WORK INSTRUCTION 1 — According to the music roundup, how many tracks are on Mac DeMarco's album One Wayne G?
WORK INSTRUCTION 2 — Keep writing the music roundup from the point where it stops.

No, I did not listen to all nine and a half hours of this 199-track Mac DeMarco album. Nor do you have to! But that’s part of the charm of One Wayne G — it’s a buffet with a lot to choose from. A select few songs feature his vocals, like “Cowboy Sh*t” and “Goodnight Baby,” so those are definitely highlights.

Beabadoobee, Clairo — “Glue Song”

Clairo’s vocals were a great addition to Phoenix’s remix of “After Midnight,” so it’s great to hear her on the new version of Beabadoobee’s “Glue Song” as well. The track is a sprawling love song that doesn’t bother to hide its affection and devotion, and the pair’s vocals work seamlessly together.

Foo Fighters — “Rescued”

But Here We Are is the first new album by Foo Fighters since the tragic death of their beloved drummer Taylor Hawkins. The lead single “Rescued” is the first taste of it, and it’s everything fans could hope for. It has the victorious, invigorating feeling of their 1997 hit “Everlong” and already feels as timeless.

Florence And The Machine — “Mermaids”

Florence Welch is a Goddess to her fans, and her new song “Mermaids” is physical proof of why. The track has a divine texture, opening with her holy vocals against an eerie backing choir, and the opening lines are immediately startling in their genius: “I thought that I was hungry for love / Maybe I was just hungry for blood.”

Julie Byrne — “Summer Glass”

“Being reshaped by grief also has me more aware of what death does not take from me,” Julie Byrne said about her new song “Summer Glass” in a statement. The ballad buzzes as Byrne paints vivid images: “We draw the lines of protection / When our palms meet at every edge / You lit my joint with the end of your cigarette.”

Gnawing — “Clean Up Your Act”

DATA EXTRACT —

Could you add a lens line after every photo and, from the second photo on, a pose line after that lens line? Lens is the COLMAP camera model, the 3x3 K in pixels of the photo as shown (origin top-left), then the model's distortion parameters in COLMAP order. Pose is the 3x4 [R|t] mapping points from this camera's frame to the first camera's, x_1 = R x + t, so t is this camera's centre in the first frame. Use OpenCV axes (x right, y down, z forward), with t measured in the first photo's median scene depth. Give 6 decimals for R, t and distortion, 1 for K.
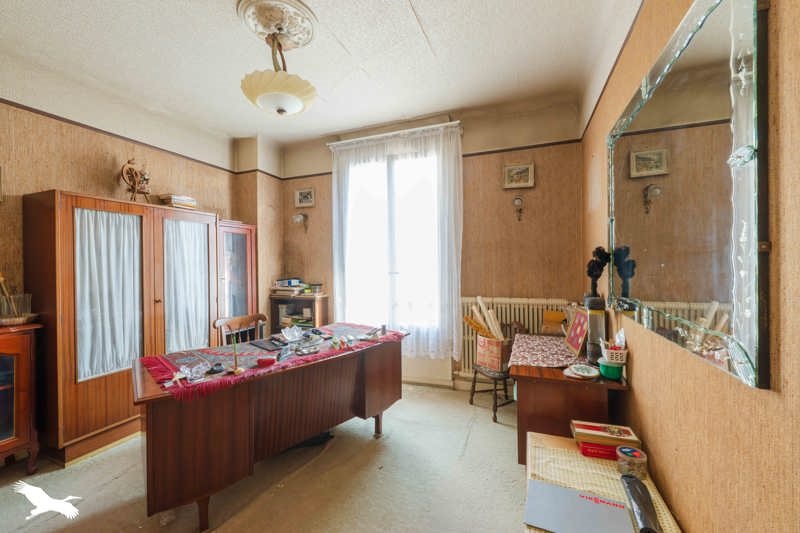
lens RADIAL K [[319.7, 0, 401.5], [0, 319.7, 266.4], [0, 0, 1]] dist [0.000023, 0.000047]
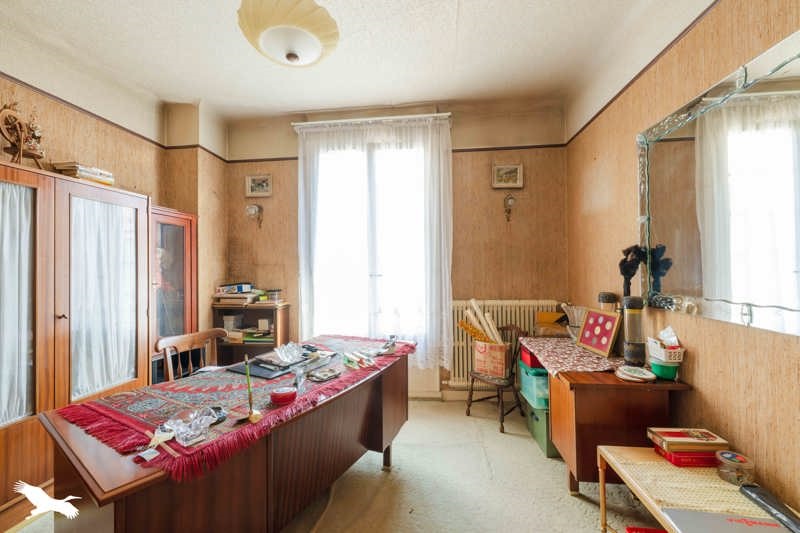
lens RADIAL K [[319.7, 0, 401.5], [0, 319.7, 266.6], [0, 0, 1]] dist [0.000023, 0.000047]
pose [[0.966446, 0.002796, 0.256853, -0.217242], [0.001599, 0.999856, -0.016902, 0.013400], [-0.256863, 0.016746, 0.966303, 0.148221]]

EXERCISE RESPONSE 1 — 199 tracks.

EXERCISE RESPONSE 2 —
Gnawing are not too happy with themselves on their new garage-punk anthem “Clean Up Your Act.” With jaded drawls and playful riffs, the Richmond, Virginia band may not have their sh*t together, but at least they’re honest: “I wish I fixed it early on / But I only seem to double down.”

Bully — “Hard To Love”

“Growing up never fitting into society’s constructed gender stereotypes and expectations, I often felt as though different equals bad or wrong,” Alicia Bognanno, more often known as Bully, said about her new song “Hard To Love.” It’s the perfect outsider anthem, exploding with edgy guitars and her angst shouts: “Hard to love / Hard to love.”

Arlo Parks — “Blades”

My Soft Machine, the new album by Arlo Parks, is one of the most highly anticipated indie records arriving this spring. The singles have all been beautiful and compelling, and “Blades” is no exception; her vocals are mesmeric against a warped, playful sonic backdrop, making the song feel like its own world.

Hannah Jadagu — “Admit It”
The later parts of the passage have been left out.